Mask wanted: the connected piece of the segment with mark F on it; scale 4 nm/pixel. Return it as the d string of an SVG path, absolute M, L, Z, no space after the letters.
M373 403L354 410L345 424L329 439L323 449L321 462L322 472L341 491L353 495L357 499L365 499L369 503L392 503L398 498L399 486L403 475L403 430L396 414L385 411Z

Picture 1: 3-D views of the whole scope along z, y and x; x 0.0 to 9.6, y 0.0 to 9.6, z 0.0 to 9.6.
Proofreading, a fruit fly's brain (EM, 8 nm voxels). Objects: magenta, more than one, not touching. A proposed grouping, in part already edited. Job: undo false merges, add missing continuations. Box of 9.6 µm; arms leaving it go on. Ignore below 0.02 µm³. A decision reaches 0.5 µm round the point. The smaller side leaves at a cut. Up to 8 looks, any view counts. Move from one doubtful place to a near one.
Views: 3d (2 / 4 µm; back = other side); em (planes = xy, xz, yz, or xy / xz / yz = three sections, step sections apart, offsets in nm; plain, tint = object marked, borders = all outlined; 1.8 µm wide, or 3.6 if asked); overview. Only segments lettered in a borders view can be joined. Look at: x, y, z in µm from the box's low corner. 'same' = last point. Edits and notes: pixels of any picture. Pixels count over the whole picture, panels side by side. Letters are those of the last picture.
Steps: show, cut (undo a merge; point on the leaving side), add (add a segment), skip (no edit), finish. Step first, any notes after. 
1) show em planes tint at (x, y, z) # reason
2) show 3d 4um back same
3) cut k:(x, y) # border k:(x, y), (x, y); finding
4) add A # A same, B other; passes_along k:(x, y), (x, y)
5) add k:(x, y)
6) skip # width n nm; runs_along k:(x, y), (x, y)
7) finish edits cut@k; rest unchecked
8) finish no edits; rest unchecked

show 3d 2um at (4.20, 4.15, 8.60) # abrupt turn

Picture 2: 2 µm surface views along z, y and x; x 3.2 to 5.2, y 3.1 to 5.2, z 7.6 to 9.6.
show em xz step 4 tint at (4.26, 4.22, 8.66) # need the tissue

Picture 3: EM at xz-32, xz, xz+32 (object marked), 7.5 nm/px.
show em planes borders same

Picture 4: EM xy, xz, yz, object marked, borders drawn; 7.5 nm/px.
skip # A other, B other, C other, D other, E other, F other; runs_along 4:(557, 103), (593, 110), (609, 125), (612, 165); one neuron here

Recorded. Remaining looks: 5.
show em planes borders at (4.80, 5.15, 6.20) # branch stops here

==============================

From the data, collect all lines where the string "notes" appears.

Views: 3d (2 / 4 µm; back = other side); em (planes = xy, xz, yz, or xy / xz / yz = three sections, step sections apart, offsets in nm; plain, tint = object marked, borders = all outlined; 1.8 µm wide, or 3.6 if asked); overview. Only segments lettered in a borders view can be joined. Look at: x, y, z in µm from the box's low corner. 'same' = last point. Edits and notes: pixels of any picture. Pixels count over the whole picture, panels side by side. Letters are those of the last picture.
Steps: show, cut (undo a merge; point on the leaving side), add (add a segment), skip (no edit), finish. Step first, any notes after. 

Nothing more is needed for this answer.